All to no avail. The fertility rate hasn’t waivered — or even slowed — in its decline.
In 2021, the University of Maryland tried to address this issue in a study and found (much to everyone’s surprise) that when comparing results between different states, government programs were hardly helpful. “[D]ifferences in parental abortion notification laws, unemployment, Medicaid availability, housing costs, contraceptive usage, religiosity, child-care costs and student debt” all fail to explain why people keep choosing not to have kids, the Wall Street Journal reports.
That same study found that the decline in birth rate, at least in the United States, is occurring among women in their 20s. “Birth rates among women 20 to 24 fell from 105.4 to 62.8 through 2020 and birth rates among women 25 to 29 fell from 118.1 to 90.0,” the study explains. “These trends are consistent with women having fewer children over their childbearing years, not merely delaying childbearing to older ages.”
In other words, young women today are finishing high school, going to college, pursuing a career, and working an office job into their 30s, all without getting married and having kids — and they’re profoundly unhappy doing so.
All of this should strike the reader as odd. It indicates that the declining fertility rate might just be the fault of more insidious factors: cultural attitudes that are impossible, or very difficult, to measure.
Last weekend, Pope Francis attended the fourth General States of Natality, an annual conference hosted by the Italian government that seeks to discuss solutions to the rapidly declining birthrate in that country. “There is no shortage of dogs and cats… These are not lacking,” the pope told his audience. “There is a shortage of children. The problem of our world is not the children who are born: it is selfishness consumerism and individualism, which make people satiated, lonely and unhappy.”
In the language of the scientists calling this the “second demographic transition” (the first occurred when women joined the workforce in the last century), there has been a “societywide reorientation toward individualism that puts less emphasis on marriage and parenthood, and makes fewer or no children more acceptable.”
It’s the phenomenon of the DINKS.
But it’s not just the dual-income no-kids couples.
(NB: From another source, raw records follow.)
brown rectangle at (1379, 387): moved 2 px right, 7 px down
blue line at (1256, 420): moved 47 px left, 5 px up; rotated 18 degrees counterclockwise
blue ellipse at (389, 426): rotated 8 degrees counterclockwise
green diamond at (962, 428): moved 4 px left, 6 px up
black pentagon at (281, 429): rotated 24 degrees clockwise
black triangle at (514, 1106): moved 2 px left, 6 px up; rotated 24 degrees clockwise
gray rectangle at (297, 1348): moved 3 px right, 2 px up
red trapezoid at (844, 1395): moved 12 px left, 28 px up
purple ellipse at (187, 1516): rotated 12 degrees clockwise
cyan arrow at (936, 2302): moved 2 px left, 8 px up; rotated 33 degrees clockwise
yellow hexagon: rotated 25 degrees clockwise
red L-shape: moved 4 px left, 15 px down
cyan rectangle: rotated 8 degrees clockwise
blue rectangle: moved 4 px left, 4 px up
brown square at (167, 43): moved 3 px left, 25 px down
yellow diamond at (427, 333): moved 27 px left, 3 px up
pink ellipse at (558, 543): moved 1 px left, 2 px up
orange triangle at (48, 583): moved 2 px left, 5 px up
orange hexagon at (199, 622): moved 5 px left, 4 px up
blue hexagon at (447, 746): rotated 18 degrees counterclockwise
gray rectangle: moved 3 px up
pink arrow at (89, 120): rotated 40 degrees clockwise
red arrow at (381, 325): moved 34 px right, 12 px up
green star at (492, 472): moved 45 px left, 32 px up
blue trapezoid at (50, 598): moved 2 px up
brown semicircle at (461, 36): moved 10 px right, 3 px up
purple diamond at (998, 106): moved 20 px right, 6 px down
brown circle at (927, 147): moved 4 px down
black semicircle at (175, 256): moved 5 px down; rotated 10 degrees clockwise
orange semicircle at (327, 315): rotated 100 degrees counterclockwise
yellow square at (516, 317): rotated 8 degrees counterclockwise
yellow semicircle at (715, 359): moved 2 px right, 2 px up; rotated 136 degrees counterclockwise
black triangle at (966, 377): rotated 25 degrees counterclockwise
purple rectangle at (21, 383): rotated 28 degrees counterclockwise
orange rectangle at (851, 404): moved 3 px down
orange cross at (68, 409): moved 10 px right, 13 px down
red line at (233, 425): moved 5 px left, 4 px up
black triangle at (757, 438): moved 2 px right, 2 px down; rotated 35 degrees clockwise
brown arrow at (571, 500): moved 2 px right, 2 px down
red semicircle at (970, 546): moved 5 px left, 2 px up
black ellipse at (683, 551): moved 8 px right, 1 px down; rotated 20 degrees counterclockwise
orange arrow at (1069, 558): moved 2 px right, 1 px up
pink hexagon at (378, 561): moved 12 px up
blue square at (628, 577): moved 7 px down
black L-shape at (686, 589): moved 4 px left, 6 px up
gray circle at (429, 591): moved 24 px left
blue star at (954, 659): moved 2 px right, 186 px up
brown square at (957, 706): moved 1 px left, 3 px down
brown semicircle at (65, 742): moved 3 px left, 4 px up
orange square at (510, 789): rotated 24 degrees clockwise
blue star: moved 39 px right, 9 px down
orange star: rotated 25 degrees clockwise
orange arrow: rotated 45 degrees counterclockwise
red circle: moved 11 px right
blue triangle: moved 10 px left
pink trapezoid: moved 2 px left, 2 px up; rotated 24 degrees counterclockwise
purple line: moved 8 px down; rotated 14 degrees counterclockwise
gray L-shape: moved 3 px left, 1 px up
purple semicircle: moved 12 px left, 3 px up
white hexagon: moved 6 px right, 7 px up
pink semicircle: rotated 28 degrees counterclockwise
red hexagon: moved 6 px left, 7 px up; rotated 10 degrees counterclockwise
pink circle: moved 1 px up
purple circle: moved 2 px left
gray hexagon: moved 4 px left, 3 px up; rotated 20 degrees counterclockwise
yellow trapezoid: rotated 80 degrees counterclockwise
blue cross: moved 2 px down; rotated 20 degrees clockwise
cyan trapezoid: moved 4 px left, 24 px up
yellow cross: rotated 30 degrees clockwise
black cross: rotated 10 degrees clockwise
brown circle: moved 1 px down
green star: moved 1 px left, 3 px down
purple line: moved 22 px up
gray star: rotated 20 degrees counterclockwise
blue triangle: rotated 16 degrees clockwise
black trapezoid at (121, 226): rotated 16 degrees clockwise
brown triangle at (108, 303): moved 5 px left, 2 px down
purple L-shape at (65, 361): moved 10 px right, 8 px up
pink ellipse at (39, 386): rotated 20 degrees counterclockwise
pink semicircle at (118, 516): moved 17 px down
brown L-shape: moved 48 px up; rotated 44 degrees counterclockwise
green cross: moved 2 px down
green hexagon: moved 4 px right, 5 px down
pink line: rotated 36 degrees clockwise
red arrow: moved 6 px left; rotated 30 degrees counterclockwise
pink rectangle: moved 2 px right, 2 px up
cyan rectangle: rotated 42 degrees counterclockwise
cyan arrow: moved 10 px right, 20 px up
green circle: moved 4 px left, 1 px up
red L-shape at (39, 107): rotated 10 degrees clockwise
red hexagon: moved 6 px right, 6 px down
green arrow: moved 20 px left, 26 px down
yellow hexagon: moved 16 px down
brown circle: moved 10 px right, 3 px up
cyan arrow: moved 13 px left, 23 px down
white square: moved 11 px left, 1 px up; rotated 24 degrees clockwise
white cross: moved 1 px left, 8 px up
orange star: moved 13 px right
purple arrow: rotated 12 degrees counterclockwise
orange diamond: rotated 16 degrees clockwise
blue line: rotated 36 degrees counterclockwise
It’s those who choose to have just one child and take that child on Disney cruises when he’s lonely; it’s the women who are waiting well into their 30s to get married so that they can pursue a career before having a family, only to discover that it’s much harder to do so in your 30s than in your 20s. The issue is a cultural radical “individualism.”
Selfishness has existed since the beginning of time. Radical individualism, one of its forms, undermines everything in man’s nature that compels him to obey the divine order: “Be fruitful and multiply.” Instead, it’s put us on the fast track to create a society where children — and, with them, wonder and hope — are in short supply.